I have been asked to come up with a number for adult dependents (i. e., not the householder or spouse, 18-65 years old, financially dependent on the head of household/spouse). I do not believe that ACS data lets me ask that question directly. Using PUMS (OPUMS in my case) it might be possible to infer a number by looking to groups such as persons who meet the criteria and attend college or graduate school or who are disabled and unemployed. I have also looked at IRS data but so far have not found any tables that would speak to the question.
Does anyone have suggestions for how to manipulate ACS or PUMS to get at this question or other data sources that might be on point?
Can’t imagine it in ACS. Maybe microdata from IRS Statistics of Income? They do deal with dependents www.irs.gov/.../soi-tax-stats-individual-public-use-microdata-files
It sounds like you're trying to come up with the definition and criteria?
For sure, look at the income of each individual person in a household (or more limitedly: a family). That's going to be in the "P" table of ACS PUMS.
College enrollment status sort of makes sense... but is the college enrolled person a relative (usu. child) of the householder? or is she an unrelated housemate/roommate? In that latter case, that does not seem like a dependent relationship (though she may be dependent on family living entirely elsewhere -- and you won't have those characteristics in ACS PUMS. Good luck!
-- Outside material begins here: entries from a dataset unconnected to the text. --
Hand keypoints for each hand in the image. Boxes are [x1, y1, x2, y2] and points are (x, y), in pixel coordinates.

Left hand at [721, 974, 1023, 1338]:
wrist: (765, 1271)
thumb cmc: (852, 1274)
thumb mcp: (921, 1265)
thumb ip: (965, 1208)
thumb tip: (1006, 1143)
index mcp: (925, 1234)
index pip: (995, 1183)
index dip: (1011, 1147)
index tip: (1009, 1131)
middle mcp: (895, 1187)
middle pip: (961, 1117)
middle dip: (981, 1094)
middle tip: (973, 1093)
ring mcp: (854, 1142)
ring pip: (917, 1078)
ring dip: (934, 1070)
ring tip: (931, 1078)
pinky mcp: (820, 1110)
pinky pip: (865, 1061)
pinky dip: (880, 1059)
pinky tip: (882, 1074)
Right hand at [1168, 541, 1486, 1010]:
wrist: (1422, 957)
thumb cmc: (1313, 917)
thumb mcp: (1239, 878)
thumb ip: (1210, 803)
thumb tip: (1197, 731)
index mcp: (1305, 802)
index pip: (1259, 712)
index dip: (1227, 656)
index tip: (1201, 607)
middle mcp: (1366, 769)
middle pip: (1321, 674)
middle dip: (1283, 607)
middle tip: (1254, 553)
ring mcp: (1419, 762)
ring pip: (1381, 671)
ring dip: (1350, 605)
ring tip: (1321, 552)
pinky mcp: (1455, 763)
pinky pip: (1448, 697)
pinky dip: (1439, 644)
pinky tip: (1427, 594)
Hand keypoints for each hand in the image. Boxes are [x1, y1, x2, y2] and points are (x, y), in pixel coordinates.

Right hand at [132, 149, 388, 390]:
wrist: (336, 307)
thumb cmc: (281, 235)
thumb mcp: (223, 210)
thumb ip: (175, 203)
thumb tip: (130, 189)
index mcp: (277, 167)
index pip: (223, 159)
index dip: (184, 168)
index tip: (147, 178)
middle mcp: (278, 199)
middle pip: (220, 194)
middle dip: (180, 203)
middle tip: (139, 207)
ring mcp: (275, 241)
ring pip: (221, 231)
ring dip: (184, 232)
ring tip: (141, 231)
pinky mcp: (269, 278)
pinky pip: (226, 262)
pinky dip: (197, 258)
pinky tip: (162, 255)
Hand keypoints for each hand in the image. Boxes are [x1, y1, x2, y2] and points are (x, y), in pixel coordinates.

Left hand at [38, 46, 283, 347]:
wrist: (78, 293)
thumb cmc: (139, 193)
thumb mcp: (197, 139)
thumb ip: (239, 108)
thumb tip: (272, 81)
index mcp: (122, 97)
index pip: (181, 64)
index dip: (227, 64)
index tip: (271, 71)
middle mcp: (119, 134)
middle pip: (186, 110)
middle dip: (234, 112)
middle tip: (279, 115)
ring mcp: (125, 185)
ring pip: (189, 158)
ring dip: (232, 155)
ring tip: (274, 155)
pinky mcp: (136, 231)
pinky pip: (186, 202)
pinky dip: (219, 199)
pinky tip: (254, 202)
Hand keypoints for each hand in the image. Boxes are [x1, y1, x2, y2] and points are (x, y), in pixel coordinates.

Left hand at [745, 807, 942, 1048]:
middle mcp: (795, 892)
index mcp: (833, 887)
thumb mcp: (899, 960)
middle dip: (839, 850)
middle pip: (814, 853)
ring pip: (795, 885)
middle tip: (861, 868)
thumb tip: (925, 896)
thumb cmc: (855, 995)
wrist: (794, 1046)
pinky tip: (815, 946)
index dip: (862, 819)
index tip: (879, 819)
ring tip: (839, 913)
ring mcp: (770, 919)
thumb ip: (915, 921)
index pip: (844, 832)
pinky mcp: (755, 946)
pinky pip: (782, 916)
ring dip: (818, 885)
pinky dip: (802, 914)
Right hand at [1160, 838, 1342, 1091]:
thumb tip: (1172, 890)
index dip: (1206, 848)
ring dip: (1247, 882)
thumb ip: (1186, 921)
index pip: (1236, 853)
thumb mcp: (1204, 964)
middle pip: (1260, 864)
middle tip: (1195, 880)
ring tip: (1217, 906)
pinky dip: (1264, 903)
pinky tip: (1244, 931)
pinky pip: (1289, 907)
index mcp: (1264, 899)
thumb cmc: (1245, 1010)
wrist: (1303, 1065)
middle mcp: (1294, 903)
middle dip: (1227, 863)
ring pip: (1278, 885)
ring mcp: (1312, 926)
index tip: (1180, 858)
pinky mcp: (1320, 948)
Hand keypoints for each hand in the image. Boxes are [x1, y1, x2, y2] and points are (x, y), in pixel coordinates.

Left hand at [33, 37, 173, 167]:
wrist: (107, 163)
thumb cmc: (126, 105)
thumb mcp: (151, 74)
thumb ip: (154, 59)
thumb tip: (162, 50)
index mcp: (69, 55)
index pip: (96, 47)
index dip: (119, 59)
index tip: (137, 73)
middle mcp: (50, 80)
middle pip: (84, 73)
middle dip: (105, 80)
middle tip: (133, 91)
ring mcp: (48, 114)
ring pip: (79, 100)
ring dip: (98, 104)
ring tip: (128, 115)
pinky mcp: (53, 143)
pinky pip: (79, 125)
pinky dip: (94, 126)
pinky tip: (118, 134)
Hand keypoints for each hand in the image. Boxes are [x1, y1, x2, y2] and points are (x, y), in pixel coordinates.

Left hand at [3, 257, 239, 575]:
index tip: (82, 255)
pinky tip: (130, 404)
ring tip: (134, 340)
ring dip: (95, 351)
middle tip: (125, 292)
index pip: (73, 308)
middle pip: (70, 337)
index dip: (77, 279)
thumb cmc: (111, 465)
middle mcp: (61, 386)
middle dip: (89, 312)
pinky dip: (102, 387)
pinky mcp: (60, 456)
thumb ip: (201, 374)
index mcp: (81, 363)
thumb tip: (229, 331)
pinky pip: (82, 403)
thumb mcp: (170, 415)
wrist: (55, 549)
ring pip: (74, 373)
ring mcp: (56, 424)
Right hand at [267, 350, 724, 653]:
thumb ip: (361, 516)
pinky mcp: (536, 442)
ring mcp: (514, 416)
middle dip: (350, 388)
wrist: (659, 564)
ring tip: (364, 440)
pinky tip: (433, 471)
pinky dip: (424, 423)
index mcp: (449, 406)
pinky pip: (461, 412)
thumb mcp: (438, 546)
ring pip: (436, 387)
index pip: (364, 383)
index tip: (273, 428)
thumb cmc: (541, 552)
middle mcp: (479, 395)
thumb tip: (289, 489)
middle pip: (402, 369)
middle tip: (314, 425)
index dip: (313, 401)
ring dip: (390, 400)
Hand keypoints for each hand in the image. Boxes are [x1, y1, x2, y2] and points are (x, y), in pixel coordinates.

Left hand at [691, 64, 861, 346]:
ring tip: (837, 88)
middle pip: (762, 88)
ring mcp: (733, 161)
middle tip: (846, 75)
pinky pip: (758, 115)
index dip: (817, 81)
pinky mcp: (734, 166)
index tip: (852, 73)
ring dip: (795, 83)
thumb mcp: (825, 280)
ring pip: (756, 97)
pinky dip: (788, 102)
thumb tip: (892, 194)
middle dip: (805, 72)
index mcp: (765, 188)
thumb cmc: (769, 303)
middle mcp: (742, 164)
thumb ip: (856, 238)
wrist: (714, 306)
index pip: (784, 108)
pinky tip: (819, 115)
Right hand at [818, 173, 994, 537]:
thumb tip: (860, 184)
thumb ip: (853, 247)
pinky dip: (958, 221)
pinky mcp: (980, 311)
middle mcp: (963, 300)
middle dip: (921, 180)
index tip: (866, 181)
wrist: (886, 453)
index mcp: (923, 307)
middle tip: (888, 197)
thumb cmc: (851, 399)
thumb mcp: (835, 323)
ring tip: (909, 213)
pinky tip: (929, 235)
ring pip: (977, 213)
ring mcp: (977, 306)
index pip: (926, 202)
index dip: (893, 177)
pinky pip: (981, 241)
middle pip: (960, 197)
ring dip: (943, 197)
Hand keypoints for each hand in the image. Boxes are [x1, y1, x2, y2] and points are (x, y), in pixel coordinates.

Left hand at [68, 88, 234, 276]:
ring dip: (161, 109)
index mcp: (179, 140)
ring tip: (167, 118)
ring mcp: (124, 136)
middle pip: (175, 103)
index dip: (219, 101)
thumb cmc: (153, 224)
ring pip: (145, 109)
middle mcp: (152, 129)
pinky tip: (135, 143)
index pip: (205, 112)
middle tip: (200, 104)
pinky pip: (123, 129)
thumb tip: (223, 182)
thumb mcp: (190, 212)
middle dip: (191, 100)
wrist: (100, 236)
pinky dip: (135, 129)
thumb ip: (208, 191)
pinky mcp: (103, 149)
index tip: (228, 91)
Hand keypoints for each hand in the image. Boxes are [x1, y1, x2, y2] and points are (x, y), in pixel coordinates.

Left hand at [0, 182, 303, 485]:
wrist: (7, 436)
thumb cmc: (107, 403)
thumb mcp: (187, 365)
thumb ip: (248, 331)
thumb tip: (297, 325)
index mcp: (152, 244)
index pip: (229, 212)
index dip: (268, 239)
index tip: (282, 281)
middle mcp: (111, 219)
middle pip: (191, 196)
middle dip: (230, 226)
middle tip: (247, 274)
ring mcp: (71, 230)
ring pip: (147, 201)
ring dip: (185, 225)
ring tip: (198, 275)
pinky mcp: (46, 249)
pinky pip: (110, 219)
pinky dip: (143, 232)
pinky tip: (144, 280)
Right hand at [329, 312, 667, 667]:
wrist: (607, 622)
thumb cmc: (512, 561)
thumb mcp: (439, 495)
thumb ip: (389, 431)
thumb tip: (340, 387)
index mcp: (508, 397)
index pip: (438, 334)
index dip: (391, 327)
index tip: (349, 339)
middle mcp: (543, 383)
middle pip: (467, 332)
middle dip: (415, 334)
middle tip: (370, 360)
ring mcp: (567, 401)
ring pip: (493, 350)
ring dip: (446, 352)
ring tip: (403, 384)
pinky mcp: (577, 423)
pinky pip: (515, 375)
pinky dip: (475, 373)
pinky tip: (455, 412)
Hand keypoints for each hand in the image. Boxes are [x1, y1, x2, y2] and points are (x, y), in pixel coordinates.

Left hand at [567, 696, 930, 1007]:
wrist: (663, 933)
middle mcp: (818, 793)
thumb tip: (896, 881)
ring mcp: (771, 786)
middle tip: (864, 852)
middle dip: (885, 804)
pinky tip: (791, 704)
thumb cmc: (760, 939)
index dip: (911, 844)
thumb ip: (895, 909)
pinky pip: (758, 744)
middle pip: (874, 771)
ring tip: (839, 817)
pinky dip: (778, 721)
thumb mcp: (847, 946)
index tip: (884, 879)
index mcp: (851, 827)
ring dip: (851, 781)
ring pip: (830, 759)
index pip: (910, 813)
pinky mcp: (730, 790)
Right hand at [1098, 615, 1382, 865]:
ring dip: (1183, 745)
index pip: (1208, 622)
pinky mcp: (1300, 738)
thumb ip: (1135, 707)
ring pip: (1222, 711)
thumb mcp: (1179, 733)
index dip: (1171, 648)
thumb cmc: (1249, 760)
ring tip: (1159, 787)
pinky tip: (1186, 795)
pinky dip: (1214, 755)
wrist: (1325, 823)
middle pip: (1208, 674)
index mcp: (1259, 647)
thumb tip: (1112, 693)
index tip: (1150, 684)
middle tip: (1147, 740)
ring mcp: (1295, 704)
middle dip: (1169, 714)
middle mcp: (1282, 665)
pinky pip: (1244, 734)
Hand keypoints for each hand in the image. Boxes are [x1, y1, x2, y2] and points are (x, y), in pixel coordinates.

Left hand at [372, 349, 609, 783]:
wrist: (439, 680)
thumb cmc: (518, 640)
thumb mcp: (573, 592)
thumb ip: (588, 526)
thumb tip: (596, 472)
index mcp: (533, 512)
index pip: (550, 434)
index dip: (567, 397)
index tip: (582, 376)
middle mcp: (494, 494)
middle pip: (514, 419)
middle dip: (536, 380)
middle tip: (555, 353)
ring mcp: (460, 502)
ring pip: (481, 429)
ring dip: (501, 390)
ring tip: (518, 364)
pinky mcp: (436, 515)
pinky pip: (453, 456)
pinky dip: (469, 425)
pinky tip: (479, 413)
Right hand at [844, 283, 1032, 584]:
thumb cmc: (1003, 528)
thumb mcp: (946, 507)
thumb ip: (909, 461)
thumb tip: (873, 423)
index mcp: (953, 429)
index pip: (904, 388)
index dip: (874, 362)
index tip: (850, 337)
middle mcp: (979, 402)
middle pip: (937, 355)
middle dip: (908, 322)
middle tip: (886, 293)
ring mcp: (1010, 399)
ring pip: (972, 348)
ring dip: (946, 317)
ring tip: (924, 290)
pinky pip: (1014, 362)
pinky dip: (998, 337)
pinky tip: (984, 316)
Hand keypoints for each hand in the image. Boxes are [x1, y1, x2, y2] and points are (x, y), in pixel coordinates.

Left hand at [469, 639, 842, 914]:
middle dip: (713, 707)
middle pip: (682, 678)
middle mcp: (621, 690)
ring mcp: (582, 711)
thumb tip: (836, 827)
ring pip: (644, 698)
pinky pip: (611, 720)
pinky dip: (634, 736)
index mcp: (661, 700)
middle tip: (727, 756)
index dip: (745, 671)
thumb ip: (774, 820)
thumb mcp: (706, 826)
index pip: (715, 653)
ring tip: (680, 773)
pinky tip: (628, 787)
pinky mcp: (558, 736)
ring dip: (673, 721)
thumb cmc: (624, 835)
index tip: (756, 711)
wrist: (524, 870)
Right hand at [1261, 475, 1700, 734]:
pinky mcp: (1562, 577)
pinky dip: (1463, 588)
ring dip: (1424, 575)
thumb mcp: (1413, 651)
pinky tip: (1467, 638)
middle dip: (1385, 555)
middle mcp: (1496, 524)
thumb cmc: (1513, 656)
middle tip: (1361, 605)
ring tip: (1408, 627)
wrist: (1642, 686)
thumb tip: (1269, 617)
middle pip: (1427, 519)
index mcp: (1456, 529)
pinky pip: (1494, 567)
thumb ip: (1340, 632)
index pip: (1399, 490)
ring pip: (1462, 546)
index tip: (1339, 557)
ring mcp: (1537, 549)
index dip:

If you look at the ACS (2021) survey form https://www2.census.gov/programs-surveys/acs/methodology/questionnaires/2022/quest22.pdf
There is question for persons 2, 3, etc (question #2) that asks for the relationship to Person 1 (the person completing the survey form). To be a dependent (in the IRS sense) you need to be related to another person in the household and make less than $4300 per year. Each person's income in on the survey form. Together with age you should be able to use these PUMS variables to get "an adult dependent." variable. Remember the PUMS data is only for PUMA geographies, which need to have over 100,000 persons and don't necessarily correspond to city/town or county boundaries.
Dave Dorer (you have my email and phone so email or call if you want to discuss)
Thanks for the suggestion. This is helpful.